Implementation guidance
- Prefer using a lightweight DOM parser dependency already implied by the current dependency graph if possible (
html5ever/ rcdom or similar). It is acceptable to retain such parser dependencies directly while removingreadability-rs. - Build a small local extractor with clear stages:
- parse HTML;
- classify nodes as navigation/skipped/main candidates;
- select the best main candidate using simple scoring (text length, paragraph count, link density, positive tags like
main/article, negative class/id words); - render selected content as bounded Markdown with absolute links;
- optionally render bounded navigation links under
## Navigation.
- Keep the existing simple
html_to_textpath only as explicit diagnostic fallback when local reader extraction cannot find useful content. - Keep result JSON compatibility where practical, but update
html_extractionmetadata to expose method, readable status, navigation status, fallback status/reason, and title when available.
Acceptance criteria
readability-rsis removed from direct dependencies and no JavaScript runtime dependency is introduced.- HTML article fixture renders body links as Markdown
[label](absolute-url). - Navigation/sidebar/footer are omitted from main text by default.

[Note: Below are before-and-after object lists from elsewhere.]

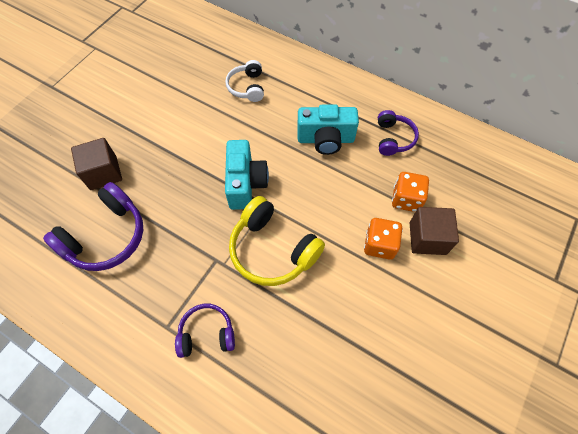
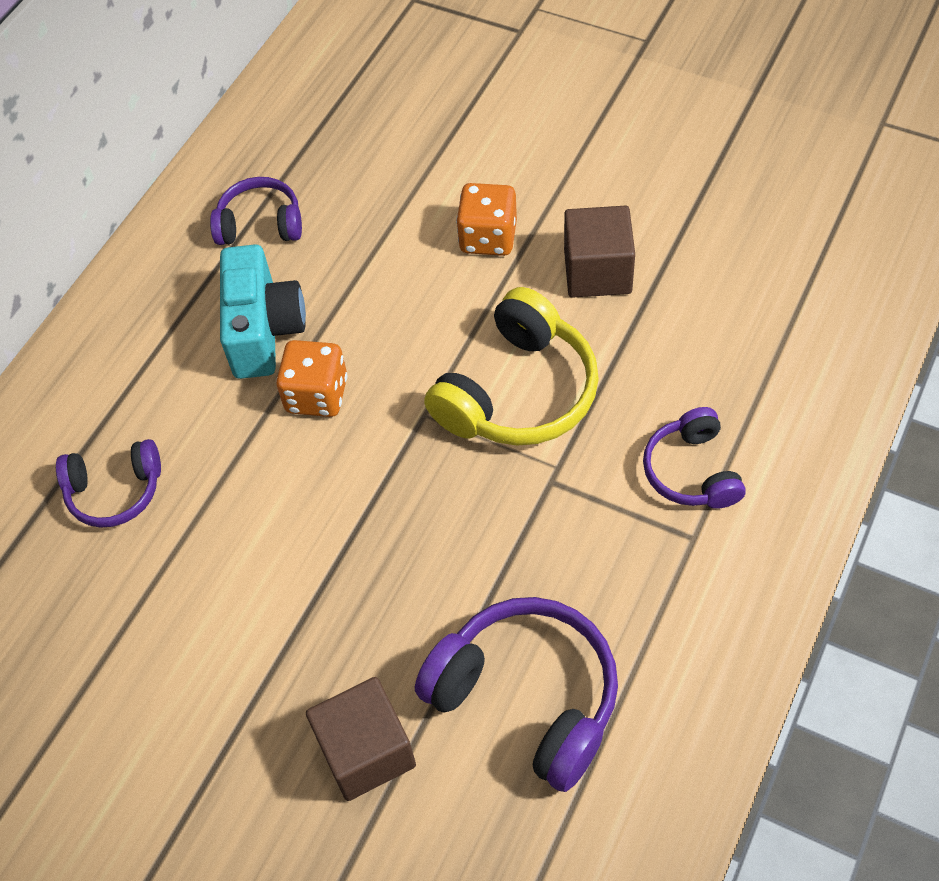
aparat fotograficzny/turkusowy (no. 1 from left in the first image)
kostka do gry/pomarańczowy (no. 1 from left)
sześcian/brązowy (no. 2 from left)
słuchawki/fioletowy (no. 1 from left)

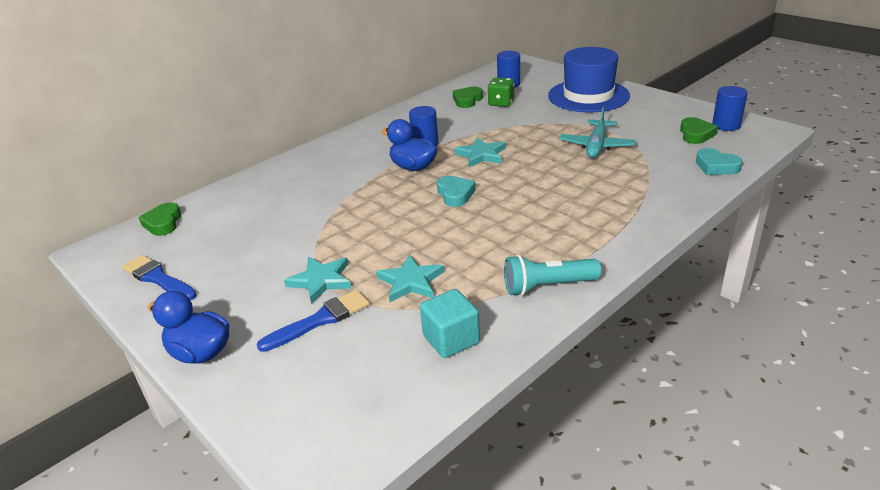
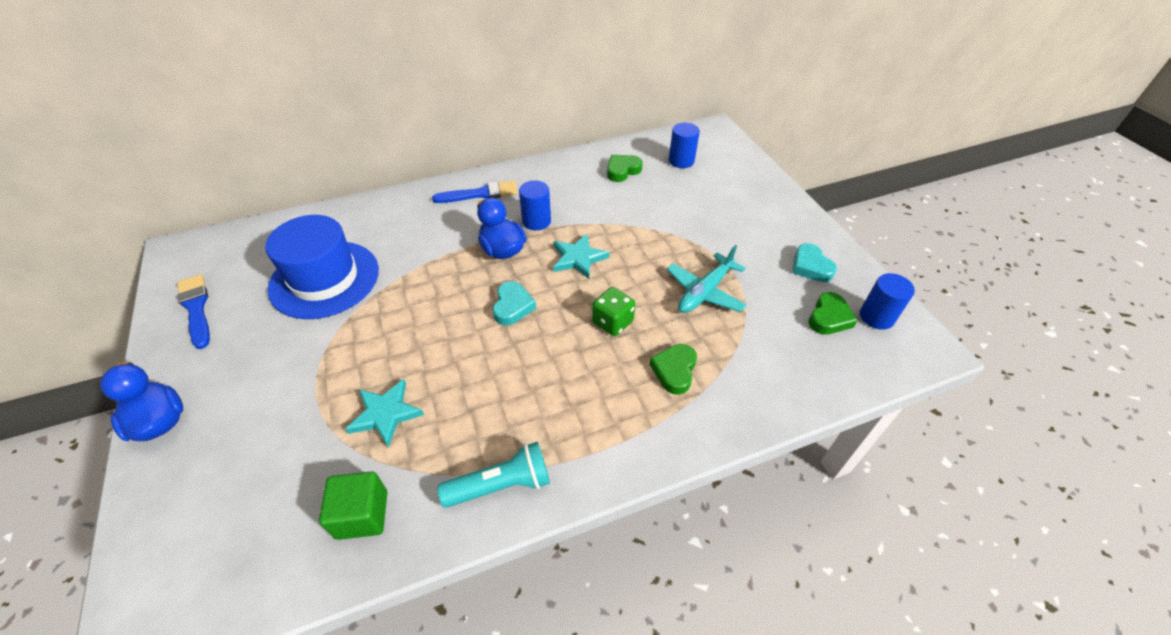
gwiazda/turkusowy (no. 1 from left in the first image)
serce/zielony (no. 2 from left)
pędzel/niebieski (no. 2 from left)
kostka do gry/zielony
kapelusz/niebieski
serce/turkusowy (no. 2 from left)
sześcian/zielony
latarka/turkusowy

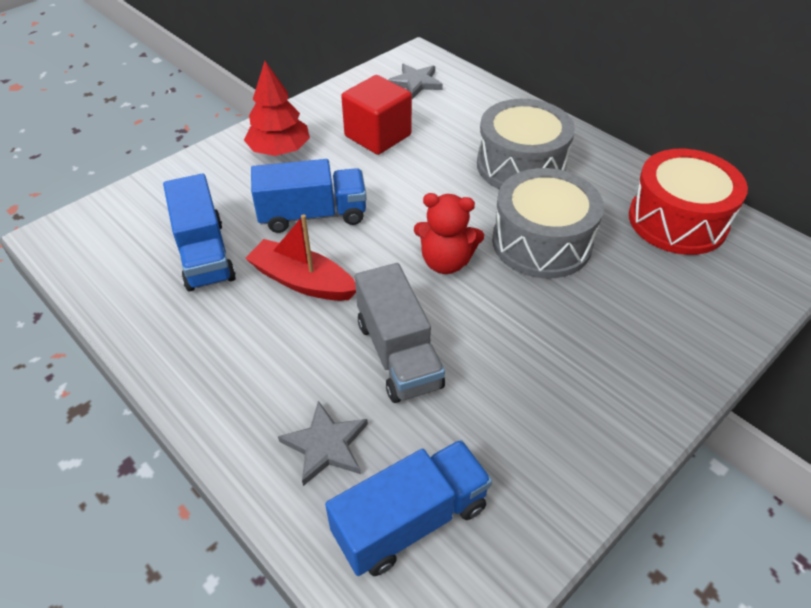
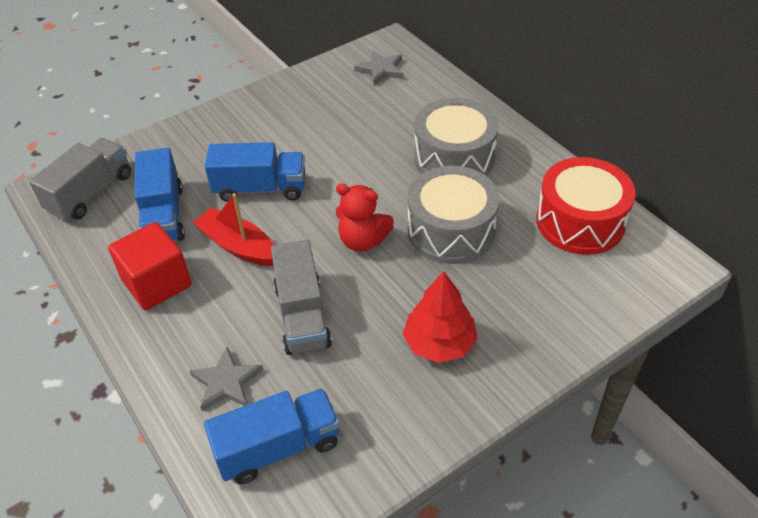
ciężarówka/szary (no. 1 from left)
drzewko/czerwony
sześcian/czerwony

- When navigation is omitted, result metadata or notice clearly says navigation was detected and can be included via
include_navigation=true. - With
include_navigation=true, bounded navigation links appear under a separate## Navigationsection. - Link-heavy navigation-only pages are not misreported as successfully readable main content.
- Existing safety and bounds tests continue to pass.
- Focused tests cover link preservation, navigation omission notice, navigation inclusion, reader failure/fallback metadata, and truncation/bounds.
cargo fmt --check, focused tools tests,cargo check -p tools,./tickets.sh doctor,git diff --check, and Nix build/hash handling pass or failures are clearly reported.